> **DIRECTIONS FOR THIS TASK**
For this exercise, restate every line below word for word and drop the images.

────────────────

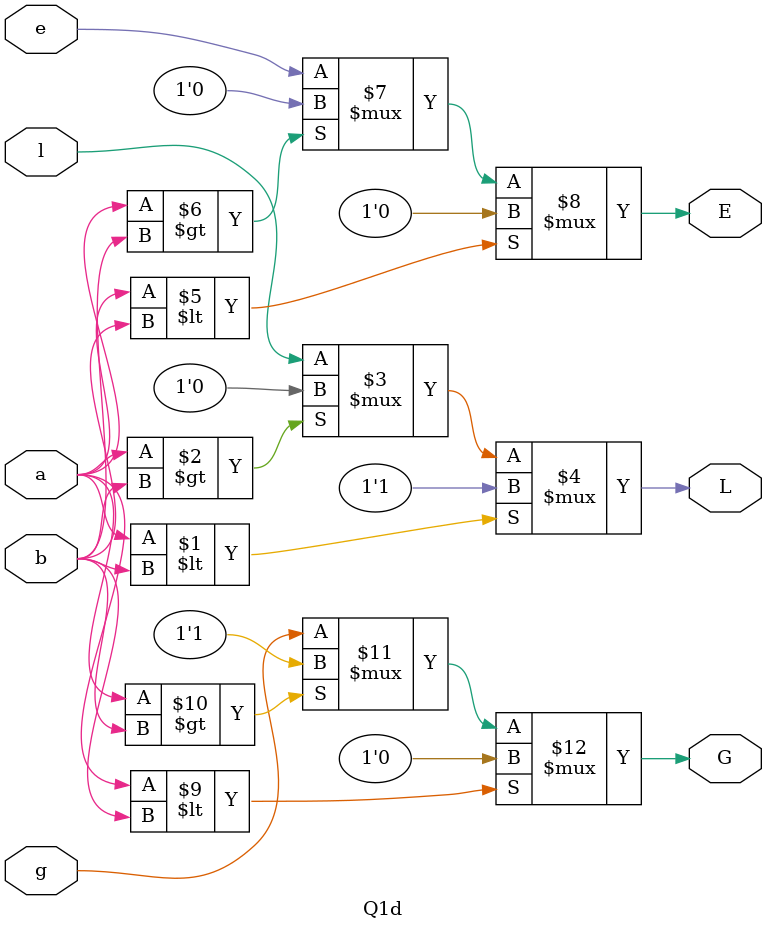
<source format=sv>
module Q1d(input a, b, l, e, g, output L, E, G);
    assign#15 L = (a<b)? 1'b1:
                (a>b)? 1'b0:l;
    assign#20 E = (a<b)? 1'b0:
                (a>b)? 1'b0:e;
    assign#15 G = (a<b)? 1'b0:
                (a>b)? 1'b1:g;
    
endmodule
    
</source>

────────────────

> **OUTPUT OF THE EXERCISE**
<source format=sv>
module Q1d(input a, b, l, e, g, output L, E, G);
    assign#15 L = (a<b)? 1'b1:
                (a>b)? 1'b0:l;
    assign#20 E = (a<b)? 1'b0:
                (a>b)? 1'b0:e;
    assign#15 G = (a<b)? 1'b0:
                (a>b)? 1'b1:g;
    
endmodule
    
</source>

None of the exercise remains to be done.